Lecture translates well with students

William Carey never received the equivalent of a high school or college education. But he has translated the Bible into six different languages.

 

The department of Christian studies hosted the first installment of the Manning Chapel Lecture series Oct. 17.

 

The stained glass windows in the chapel are dedicated to several great missionaries and are indicative of the giving of the Great Commission in the Gospel of Matthew. The lectures will focus on the evangelists honored in the windows.

 

“The unique aspect of this chapel are the four Baptist missions windows around you — a part of what that great cloud of witnesses which the New Testament book of Hebrews says surround us,” Dean of the College of Christian Studies Dr.

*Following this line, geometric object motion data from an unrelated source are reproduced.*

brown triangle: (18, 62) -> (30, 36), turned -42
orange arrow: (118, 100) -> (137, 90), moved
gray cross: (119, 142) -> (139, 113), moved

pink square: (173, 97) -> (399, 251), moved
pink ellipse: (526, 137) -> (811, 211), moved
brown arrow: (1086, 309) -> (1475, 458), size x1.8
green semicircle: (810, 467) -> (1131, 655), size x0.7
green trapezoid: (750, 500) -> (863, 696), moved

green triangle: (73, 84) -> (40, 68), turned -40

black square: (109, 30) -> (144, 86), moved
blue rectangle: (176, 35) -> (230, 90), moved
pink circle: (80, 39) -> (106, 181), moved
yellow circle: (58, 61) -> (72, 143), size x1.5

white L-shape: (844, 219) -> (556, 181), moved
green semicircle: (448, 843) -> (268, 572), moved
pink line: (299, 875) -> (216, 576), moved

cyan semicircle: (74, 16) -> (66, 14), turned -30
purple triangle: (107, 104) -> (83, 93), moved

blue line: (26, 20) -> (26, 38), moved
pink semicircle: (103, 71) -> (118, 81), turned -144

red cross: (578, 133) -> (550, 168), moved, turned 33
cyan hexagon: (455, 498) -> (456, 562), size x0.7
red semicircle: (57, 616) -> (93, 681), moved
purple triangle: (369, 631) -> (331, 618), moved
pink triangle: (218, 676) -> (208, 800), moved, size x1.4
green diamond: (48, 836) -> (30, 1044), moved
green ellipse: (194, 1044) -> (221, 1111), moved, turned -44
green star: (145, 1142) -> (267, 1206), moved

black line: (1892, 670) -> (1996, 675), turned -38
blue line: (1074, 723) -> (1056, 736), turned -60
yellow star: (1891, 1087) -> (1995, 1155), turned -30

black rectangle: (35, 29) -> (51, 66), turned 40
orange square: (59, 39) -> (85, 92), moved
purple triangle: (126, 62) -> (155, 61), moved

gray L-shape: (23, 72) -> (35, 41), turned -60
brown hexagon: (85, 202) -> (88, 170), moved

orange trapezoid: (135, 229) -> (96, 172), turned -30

Timothy Crawford said as he opened the address. “These lectures are being offered to tell the stories of these people celebrated and remembered in these windows.”

 

Professor in the department of Christian Studies Dr. Carol Holcomb took the podium next to welcome the guest lecturer Dr. David Bebbington. His lecture was about William Carey, to whom the back left window commemorates.

 

“He is indeed a distinguished professor and we are very grateful that he is able to take time out of his busy schedule and join us here to talk about William Carey,” Holcomb said.

 

Expert on the life of Carey, Bebbington jumped into his lecture after some quick jokes about the university, Baylor and Judge Baylor’s bones.

 

Carey, recognized as the father of modern missionary work, influenced the Baptist Missionary Society. His zeal for missions at the time was different from English Baptists, many of which thought evangelism was pointless.

 

The self-taught man formed the BMS and then moved to India, where he began his missionary work. It was here that Carey began working on translating the Bible into six languages.

 

For seven years, he had no converts. But the work took root and Carey and his team began to start churches in India.

 

Bebbington spoke in depth about the work and life of Carey. He also talked about his influence on American Baptists.

 

“He was a marvel to the American,” Bebbington said. “The Philadelphia Baptist Association, the best organized organization in America, soon gave him some … support. In 1810 the American board of Commissioners for Foreign Missions was established. Its first missionary to India was Adoniram Judson.”

 

Senior Biblical studies major James Williams attended the lecture and really liked the additional information about Carey’s personal life, which Bebbington was able to relate.

 

“You can tell that he actually knows what he’s talking about because he’s taking time to take Carey on as a person,” Williams said. “He’s not just experienced him as a historical figure recorded with words — he’s allowed those words to come alive and to speak to him not as a book, but as a person. I really appreciated his touch on the personal aspects of Carey’s life.”

 

At the end of the lecture, Bebbington accepted several questions from attendees.

 

The next installment of the series is Oct. 24 and will focus on another window of the chapel.

 

In short, Carey’s ministry can be described with one of his quotes.

 

He said, “Expect great things from God; attempt great things for God.”